Aber, damit das so stattfinden kann, müssten die Ministerien erst einmal für datenschutz-konforme Lernsysteme und Netzwerklösungen sorgen. Außerdem auch für entsprechende Ausstattungen an den Schulen.
Und dann müssten diese digitalen Lehr- und Lernsysteme auch noch besser sein als die analogen Materialien, sonst wäre eine Pflicht zur Verwendung ein Rückschritt.
Digitale Lehrwerke – hier liegt der Knackpunkt. Für die digitalen “Lehrwerke” (Schulbücher) fallen jährliche Lizenzen an. Nur wer zahlt die?
Die Sachausstattung, zu der ja auch die Schulbücher abzüglich des Elternanteiles gehören, ist Sache der Sachaufwandsträger – also der Kommunen. Hier in NRW ist es üblich die Schulbücher mindestens fünf mal auszuleihen. Es gibt Bücher, die trotz Mehrfachausleihe in gutem Zustand sind bzw. die nur leicht beschädigt sind, die auch schon acht Durchläufe haben. Es müssen je Schuljahr nur geringe Mengen wegen starker Beschädigung oder Verlustes ersetzt werden. Ein Teil dieser Bücher muss wegen unsachgemäßen Umgangs mit den Büchern von den Entleihern anteilig beglichen werden. Der Haushaltsansatz für die Schulbuchbeschaffung kann entsprechend gering ausfallen.
Bei lizenzgebühren geht das nicht, die fallen jährlich an. Es ist also kein Wunder, wenn sich die sachaufwandsträger sperrig anstellen.
In Niedersachsen hat sich die Lobby gleich durchgesetzt, die Schulbuch-Miete kostet 1/3 des Buches, das Buch darf nur 3mal ausgeliehen werden.
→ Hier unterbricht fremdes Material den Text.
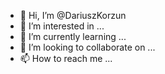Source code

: - 👋 Hi, I’m @DariuszKorzun
- 👀 I’m interested in ...
- 🌱 I’m currently learning ...
- 💞️ I’m looking to collaborate on ...
- 📫 How to reach me ...


<!---
DariuszKorzun/DariuszKorzun is a ✨ special ✨ repository because its `README.md` (this file) appears on your GitHub profile.
You can click the Preview link to take a look at your changes.
--->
Danach darf man es wegwerfen oder verschenken oder…
Wenn RLP vorschreibt, dass im Unterricht Digitales einzusetzen ist, geht das Land damit sicher auch die Verpflichtung ein, den Lehrkräften entsprechende Endgeräte zur Verfügung zu stellen.
Aus genau dem Grund haben die Verlage die Lizenzen (und Arbeitshefte) “erfunden”. Viel einfacher und handlicher wären die Bücher als pdf-Dateien für die Schulen, wenn sie sich für eine Lehrbuchreihe entscheiden.